Over the past four and a half years, fifteen issues of PPAR Research have been published and an additional five are currently in various phases of production. Collectively, these issues have covered a large array of physiological functions of PPARs in health and disease, including their functions in diverse cell and tissue types, their roles in a host of clinical conditions, and their rich pharmaceutical potential. Yet, one crucial overarching selection seems to have escaped attention amid this exciting variety—the fundamental molecular mechanisms that underlie PPAR action. PPARs are first and foremost transcription factors that execute intricate regulation of gene networks, and are in turn subject to complex fine-tuning and control. Inevitably, thorough understanding of their cellular and organismal functions and full capitalization on their pharmaceutical power require detailed understanding of these molecular underpinnings.
While the list of potential subplots is far too long to fit into a single issue, the current issue has begun to fill this coverage gap. Three review articles and one research manuscript tackle the subject of PPAR target genes. First is a comprehensive review of PPARα target genes by Rakhshandehroo et al. Although the primary focus of their review is hepatic targets, many of the discussed features are applicable to the physiology of PPARα in other tissues. Next, Bugge and Mandrup review two complementary aspects of PPARγ-regulated genes. The first concerns the role of the N-terminal ligand-independent activation domain, also known as the A/B or AF-1 domain, in determining PPAR subtype specificity and in modulating target activation in adipocytes. The second focuses on recent insights into genomewide PPARγ actions in adipocytes and macrophages gained from chromatin immunoprecipitation studies. In the third review, Costa et al. discuss population-wide sequence variations of PPARγ and their potential impact on target gene expression, and review the application of massive parallel sequencing for the identification of PPARγ cistromes (the collection of genomic sequences bound by PPARγ) and transcriptomes. In the second section of this issue, the research article by Le Bouter et al. analyzes gene expression changes in adipose tissue, liver, and muscle of leptin receptor deficient diabetic obese mice treated with the PPARγ agonist and insulin sensitizer rosiglitazone, in order to establish the molecular basis of its therapeutic physiological effects.
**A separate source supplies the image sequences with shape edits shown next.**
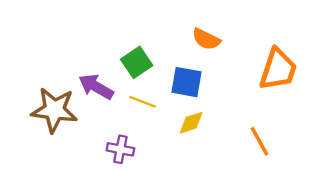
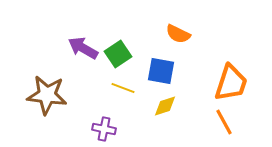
orange trapezoid: (278, 69) -> (231, 83), moved
purple arrow: (96, 87) -> (83, 48), moved

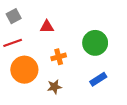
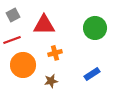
red triangle: (47, 27) -> (44, 25), size x1.6
green circle: (95, 43) -> (95, 28), moved

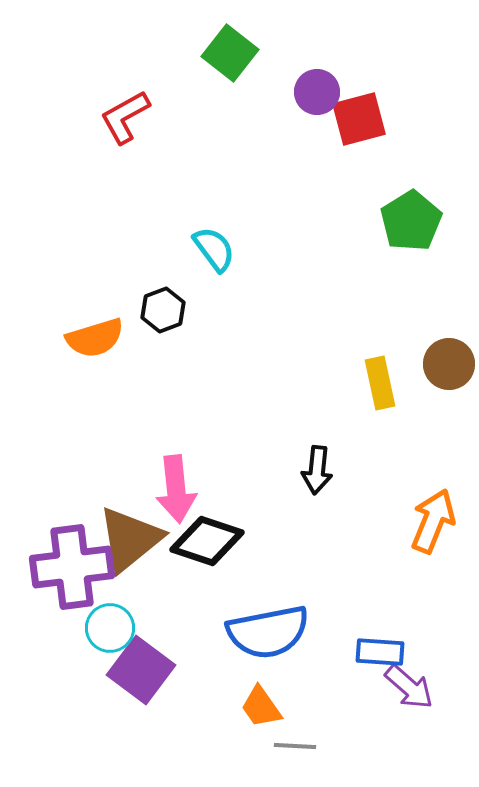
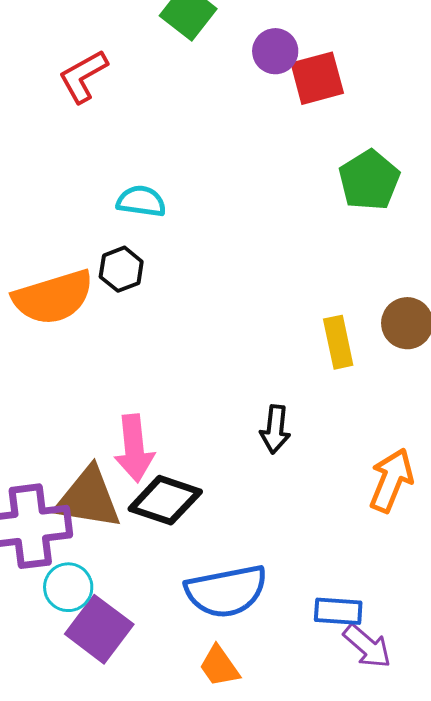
cyan semicircle: (214, 249) -> (141, 201), moved, turned -45
orange semicircle: (95, 338) -> (53, 297), size x1.4
brown triangle: (130, 539) -> (88, 498), turned 48

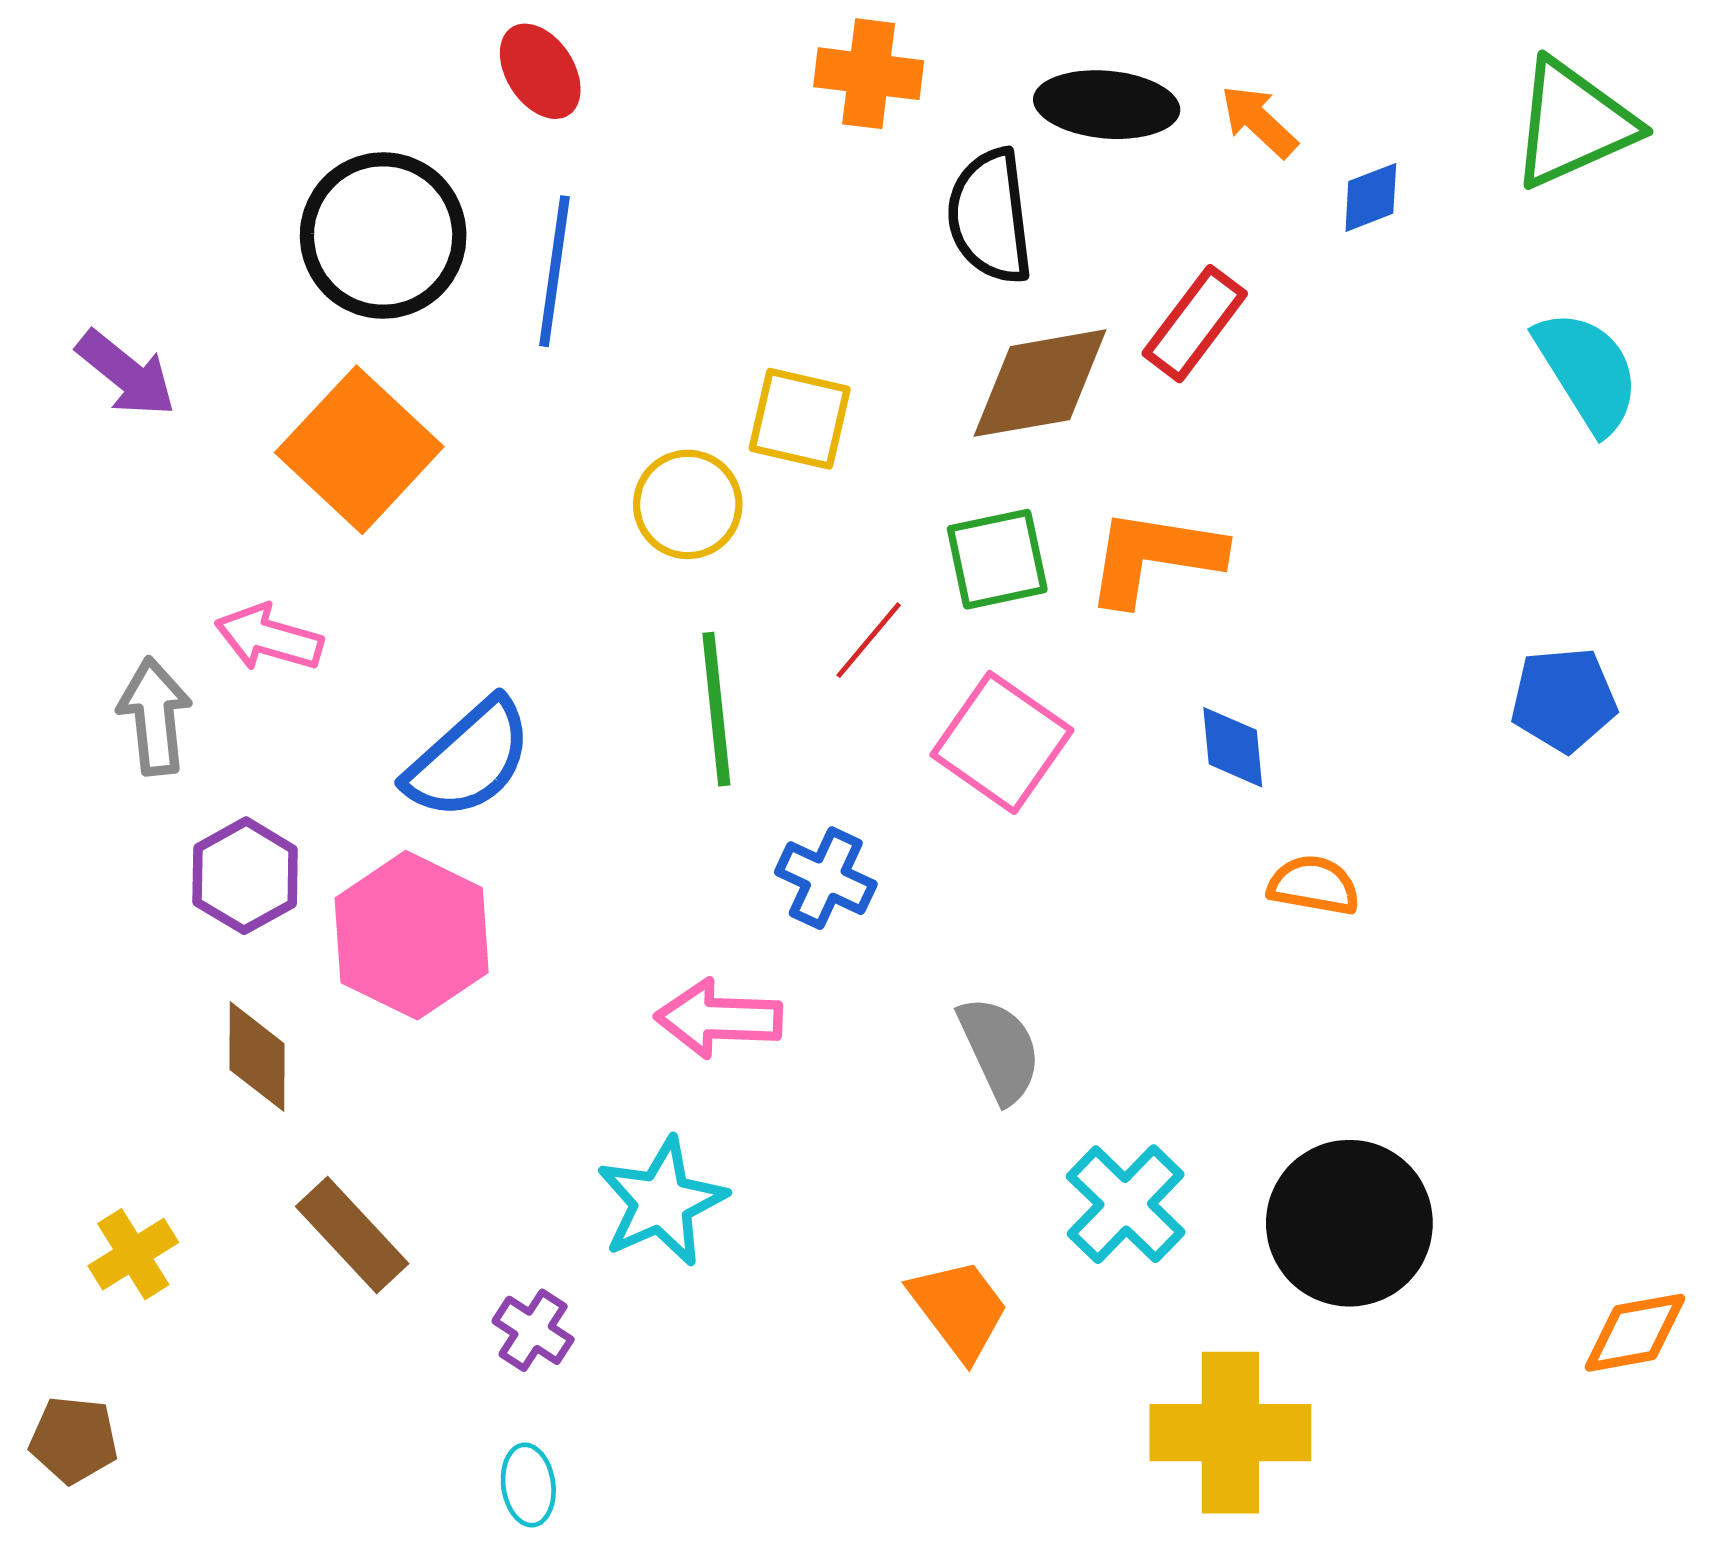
Two papers by Viswakarma et al. and Pyper et al., one a review and the other a research manuscript, concern transcription cofactors of PPARs. Their thorough review summarizes no less than twelve types of PPAR coactivators, which, ironically, do not account for the fullest gamut of known PPAR coactivators. Nothing is better to illustrate the complexity of this ever-growing subplot than this group’s accompanying research article, which describes the identification and initial characterization of yet a new PPAR coactivator, a subunit of the mediator complex termed PRIC295.
In the course of executing their physiological roles, PPARs are both regulated by and intersect with diverse signaling pathways. Three review articles touch on three of these many types of interactions. Charoensuksai and Xu review the effects of circadian signaling on the expression and activities of PPARs, Moreno et al. summarize the interactions between nutrient signaling and PPARs, whereas Takada et al. expand on the interaction of PPARγ with downstream effectors of cytokine and Wnt signaling in mesenchymal stem cells.
While this volume is a solid start, it did not go the full distance and many of the molecular bases of PPAR function remain to be reviewed. Some topics, such as the structure-function relationships of PPARs or their posttranslational regulation won no coverage in this issue. Among the touched upon topics, some additional reviews are crucial for rounding out the coverage, such as target genes of PPARβ/δ or additional signaling crosstalk of PPARs. And so, it would be great to see a fresh team of guest editors pick the topic up where we left off and cover the next expanse of this literature gap.